Stored data:
--- begin ---

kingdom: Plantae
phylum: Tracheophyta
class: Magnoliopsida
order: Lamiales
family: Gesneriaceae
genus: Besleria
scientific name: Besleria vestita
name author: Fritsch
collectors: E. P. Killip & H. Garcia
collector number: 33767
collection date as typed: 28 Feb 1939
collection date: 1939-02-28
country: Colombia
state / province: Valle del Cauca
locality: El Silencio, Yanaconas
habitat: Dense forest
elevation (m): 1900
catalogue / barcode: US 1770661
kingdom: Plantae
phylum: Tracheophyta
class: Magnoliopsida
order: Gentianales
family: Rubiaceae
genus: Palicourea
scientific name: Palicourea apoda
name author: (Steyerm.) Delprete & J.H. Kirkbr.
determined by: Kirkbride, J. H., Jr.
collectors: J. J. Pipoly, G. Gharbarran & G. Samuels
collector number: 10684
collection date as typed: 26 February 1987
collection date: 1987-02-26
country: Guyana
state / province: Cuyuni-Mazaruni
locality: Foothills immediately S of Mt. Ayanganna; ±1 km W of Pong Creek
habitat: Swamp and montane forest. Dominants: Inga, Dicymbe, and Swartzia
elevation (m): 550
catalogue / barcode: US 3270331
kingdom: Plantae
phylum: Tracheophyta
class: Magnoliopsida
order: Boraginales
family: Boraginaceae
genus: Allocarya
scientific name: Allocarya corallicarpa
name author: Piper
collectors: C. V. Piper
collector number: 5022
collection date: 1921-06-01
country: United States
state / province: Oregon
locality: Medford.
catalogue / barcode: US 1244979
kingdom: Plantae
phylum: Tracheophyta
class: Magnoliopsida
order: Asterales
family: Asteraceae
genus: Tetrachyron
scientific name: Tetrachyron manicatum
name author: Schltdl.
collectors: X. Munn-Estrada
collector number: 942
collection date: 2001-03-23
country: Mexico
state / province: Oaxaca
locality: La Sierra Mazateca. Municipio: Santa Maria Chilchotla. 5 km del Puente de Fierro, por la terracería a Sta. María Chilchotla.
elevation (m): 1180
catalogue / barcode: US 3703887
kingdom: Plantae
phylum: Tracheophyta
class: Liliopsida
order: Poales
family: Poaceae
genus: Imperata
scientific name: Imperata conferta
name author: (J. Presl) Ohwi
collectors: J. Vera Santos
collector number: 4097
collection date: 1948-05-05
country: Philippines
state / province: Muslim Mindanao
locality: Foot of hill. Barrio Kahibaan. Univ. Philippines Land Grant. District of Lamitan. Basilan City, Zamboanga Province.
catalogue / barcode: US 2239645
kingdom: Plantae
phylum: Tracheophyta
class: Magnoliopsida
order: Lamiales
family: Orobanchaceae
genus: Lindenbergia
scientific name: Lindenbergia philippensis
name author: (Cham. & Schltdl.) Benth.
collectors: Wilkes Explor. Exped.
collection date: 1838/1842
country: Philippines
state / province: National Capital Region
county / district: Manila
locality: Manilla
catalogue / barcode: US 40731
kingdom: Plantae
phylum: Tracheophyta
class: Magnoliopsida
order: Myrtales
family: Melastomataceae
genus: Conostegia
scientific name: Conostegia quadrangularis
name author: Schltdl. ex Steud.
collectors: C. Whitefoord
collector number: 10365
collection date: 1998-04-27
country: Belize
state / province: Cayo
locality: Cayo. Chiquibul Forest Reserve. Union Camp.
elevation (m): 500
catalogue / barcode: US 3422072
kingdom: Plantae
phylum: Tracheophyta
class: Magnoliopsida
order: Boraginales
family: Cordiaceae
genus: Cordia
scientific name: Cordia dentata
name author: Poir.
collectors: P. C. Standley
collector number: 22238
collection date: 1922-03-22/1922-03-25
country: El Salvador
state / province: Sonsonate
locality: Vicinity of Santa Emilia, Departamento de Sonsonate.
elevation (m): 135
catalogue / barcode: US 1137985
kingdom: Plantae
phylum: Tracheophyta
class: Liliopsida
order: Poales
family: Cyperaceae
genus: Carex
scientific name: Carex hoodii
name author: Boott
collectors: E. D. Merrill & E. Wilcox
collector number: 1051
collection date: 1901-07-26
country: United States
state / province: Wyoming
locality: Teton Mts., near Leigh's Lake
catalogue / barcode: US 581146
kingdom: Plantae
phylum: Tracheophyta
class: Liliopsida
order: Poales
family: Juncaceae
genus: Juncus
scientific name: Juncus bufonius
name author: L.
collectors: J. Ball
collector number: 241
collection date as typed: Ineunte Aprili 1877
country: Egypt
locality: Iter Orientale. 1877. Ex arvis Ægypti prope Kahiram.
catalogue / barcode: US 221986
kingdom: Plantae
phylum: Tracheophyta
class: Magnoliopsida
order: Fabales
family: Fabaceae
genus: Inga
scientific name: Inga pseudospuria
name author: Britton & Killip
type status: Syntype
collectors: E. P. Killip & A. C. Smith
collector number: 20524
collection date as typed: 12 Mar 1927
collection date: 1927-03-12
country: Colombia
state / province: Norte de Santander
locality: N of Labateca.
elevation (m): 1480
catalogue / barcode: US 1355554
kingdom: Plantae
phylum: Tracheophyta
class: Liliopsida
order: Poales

--- end ---

**PROBLEM**: Identify every line in the data above that contains the word "country", and copy each of those lines.

**FULL SOLUTION**:
country: Colombia
country: Guyana
country: United States
country: Mexico
country: Philippines
country: Philippines
country: Belize
country: El Salvador
country: United States
country: Egypt
country: Colombia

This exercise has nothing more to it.